Dude it is Coldplay, that is great music to accompany your video.
The cabinet is stunning with great form and shape. I like the inset detailing and the rose.
What will it be used for?? a letter desk maybe?


----------



## sbryan55 (Dec 8, 2007)

Keith, you produced a nice video and the cabinet is stunning. Great job on both of them.


----------



## alba (Jul 31, 2010)

That is soo nice.
Video is good to.
Jamie


----------



## LeeJ (Jul 4, 2007)

Keith;

GREAT job on both the video and cabinet!

Lee


----------



## Eric_S (Aug 26, 2009)

Beautiful cabinet Keith!


----------



## Maggiepic (Aug 26, 2010)

Wonderful craftsmenship. Well done on the video.


----------



## mafe (Dec 10, 2009)

What a beautiful cabinet.
Deeply impressed.
The video is fine.

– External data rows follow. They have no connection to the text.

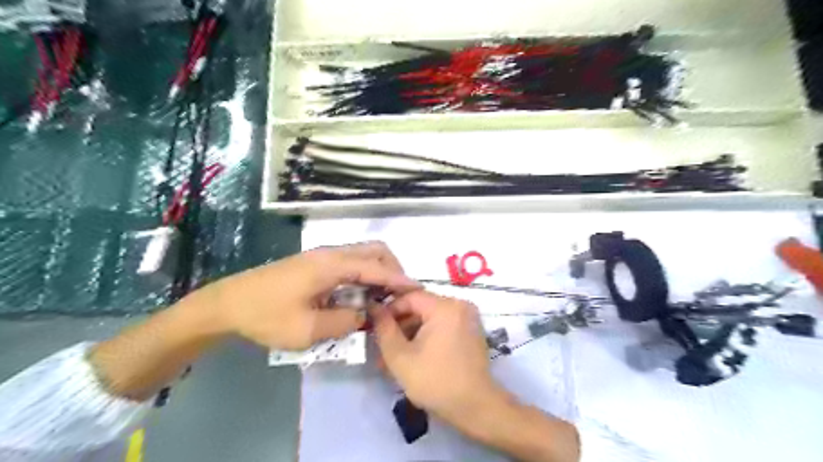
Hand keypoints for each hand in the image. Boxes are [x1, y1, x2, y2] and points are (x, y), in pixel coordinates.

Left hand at [202, 242, 420, 350]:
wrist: (228, 303)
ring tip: (382, 297)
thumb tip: (365, 314)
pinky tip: (360, 294)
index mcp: (331, 265)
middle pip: (374, 251)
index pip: (375, 268)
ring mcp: (323, 256)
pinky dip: (365, 274)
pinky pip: (351, 262)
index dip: (398, 280)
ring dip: (378, 272)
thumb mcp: (307, 330)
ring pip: (363, 254)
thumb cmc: (265, 316)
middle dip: (392, 270)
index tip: (418, 290)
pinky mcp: (316, 263)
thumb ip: (344, 321)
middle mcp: (331, 253)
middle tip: (397, 295)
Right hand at [371, 293, 576, 461]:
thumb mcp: (400, 357)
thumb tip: (374, 308)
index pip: (409, 296)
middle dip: (400, 324)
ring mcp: (468, 317)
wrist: (476, 407)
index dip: (390, 309)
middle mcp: (459, 305)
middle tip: (382, 344)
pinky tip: (414, 355)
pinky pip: (443, 324)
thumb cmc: (436, 382)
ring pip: (431, 317)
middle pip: (421, 306)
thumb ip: (384, 329)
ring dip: (412, 332)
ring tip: (394, 355)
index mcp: (445, 307)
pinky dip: (427, 335)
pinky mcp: (471, 330)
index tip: (376, 327)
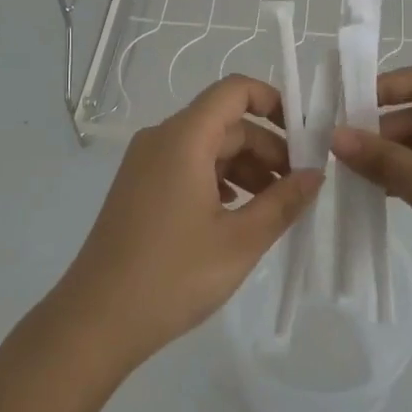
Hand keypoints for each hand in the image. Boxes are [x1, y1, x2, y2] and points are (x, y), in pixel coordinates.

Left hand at [52, 75, 322, 373]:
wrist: (95, 321)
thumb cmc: (173, 275)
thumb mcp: (240, 240)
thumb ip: (283, 201)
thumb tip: (316, 174)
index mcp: (184, 138)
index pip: (234, 90)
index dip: (273, 101)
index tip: (304, 135)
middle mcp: (161, 139)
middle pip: (224, 122)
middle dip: (266, 146)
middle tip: (298, 185)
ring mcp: (145, 164)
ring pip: (207, 146)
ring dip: (245, 166)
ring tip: (273, 205)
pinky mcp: (139, 188)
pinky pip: (187, 166)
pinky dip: (218, 179)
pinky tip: (236, 214)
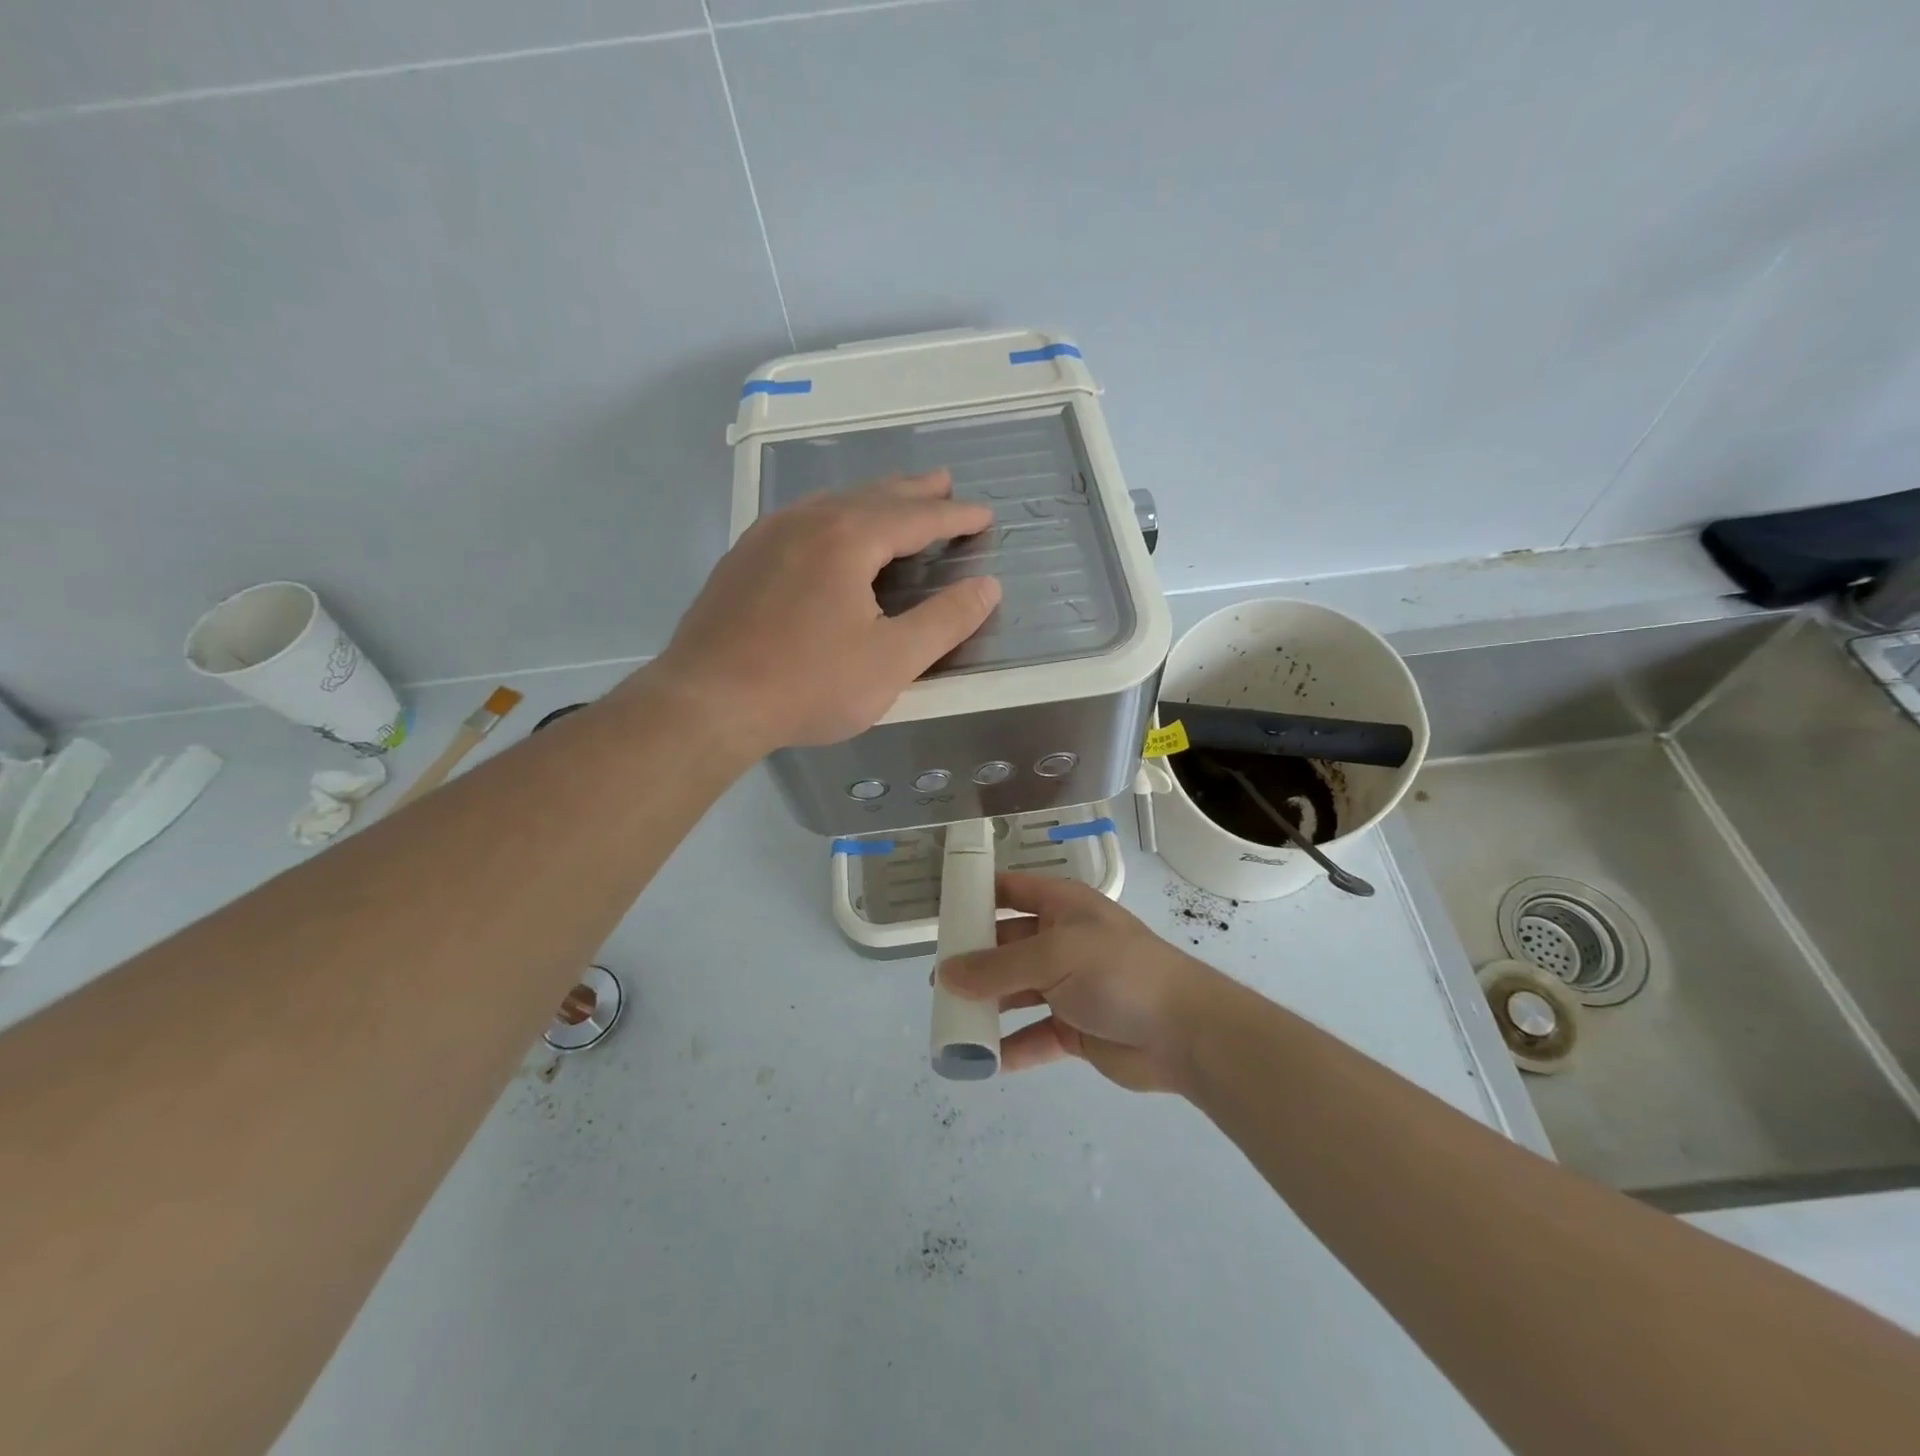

You can work on a better background, and a beautiful womans hand to open the drawers, and not one of our harry man arms sticking in… LOL.
Really cool, thank you for sharing this,
Mads


----------



## Bothus (Sep 14, 2009)

Great job on the video and excellent craftsmanship on the cabinet.

Jerry


----------



## CharlieM1958 (Nov 7, 2006)

The cabinet is fantastic, and the music is great too.

The only constructive criticism I have is that your panning needs to be a bit more fluid, and you need to get set up with some editing software so you can add some fades and crossfades. That is the only thing lacking to make this look totally professional.


----------



## wchips (Dec 11, 2009)

Buitiful cabinet.Great job. could not make a better vidio myself


----------



## boboswin (May 23, 2007)

Good job Keith , all the way around. I love to see talent like that applied to wood.


----------



## mtnwild (Sep 28, 2008)

WOW, love it all!

You are sooo good! That is some great design and craftsmanship. I'm impressed and pleased to see such work. Thanks for sharing, cool man…................


----------



## Benighted (Jul 26, 2010)

Nice video, and a beautiful cabinet. You really get a sense of the depth of the wood when showing it on a video. Thanks for the inspiration.


----------